**Assigned task**: Please say how long Leeson served in prison, according to the corporate governance passage.

**Given passage**:

*** Begin section ***

Still, rogue traders wouldn't have done so much
damage to their employers and themselves (Leeson served
five years in a Singaporean prison) unless the
management let them. Here, the issue of corporate
governance comes once again into sharp focus. In a
sense, these companies had it coming because of the
scarecrow-like in-house regulations. The CAO mess
revealed just how much its parent company in Beijing
must do to improve its oversight. But then, this parent
isn't exactly a model corporate citizen itself. Just
days before the announcement of CAO's demise, China
Aviation Holdings Co sold a 15% stake of its
Singapore-listed subsidiary in a private placement
arranged by Deutsche Bank on October 20. The transaction
violated about every rule in the book against insider
trading and disclosure - would anyone believe that the
holding company was not aware of the back-breaking
losses in the subsidiary that it was selling? When a
fish's head stinks like that, the tail won't be very
delicious either.
So much for great expectations
of good governance. What about accountability? In other
words, who will pick up the pieces and the bill?
Contractually, CAO's liquidation will be the end of the
story. But if its holding company uses this technicality
to dodge negotiations with creditors, the fallout will
further taint China's companies engaged in overseas
business and listed in foreign exchanges, dampening
investor enthusiasm in purchasing a piece of the China
action and throwing more doubt on the Chinese
government's credibility. For, at the end of the line,
it is the central government that is the final owner of
China Aviation.
How does the prospect of
recovery look for such creditors as Goldman Sachs,
Barclays Capital, Standard Bank, Mitsui Co and Temask?
Not very optimistic, if the past is any guide. China's
first huge corporate collapse occurred in January 1997
when the State Council "closed down" China National
Agriculture Development & Trust Investment Co. The
quasi-financial state-owned company chalked up an
operating loss of 5 billion yuan ($604 million) on top
of another 12.2 billion yuan debt that it had no hope of
ever repaying. The government reached into its own
pocket and paid off most of the creditors.
Then
another financial scandal hit. In January 1999,
Guangdong International Trust and Investment Co (GITIC)
was crushed by mismanagement and corruption that
incurred a mind-boggling debt of 14.4 billion yuan.

*** End section ***

**Data under study**:
*** Begin section ***

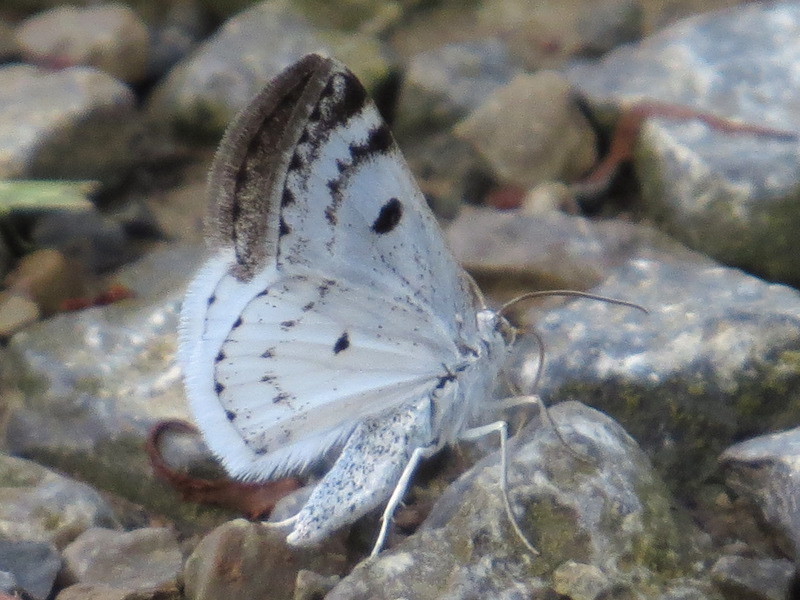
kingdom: Animalia
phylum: Arthropoda
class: Insecta
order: Lepidoptera
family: Geometridae
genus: Lomographa
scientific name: Lomographa semiclarata
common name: Bluish spring moth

*** End section ***

**Response area**: Five years, in a Singaporean prison.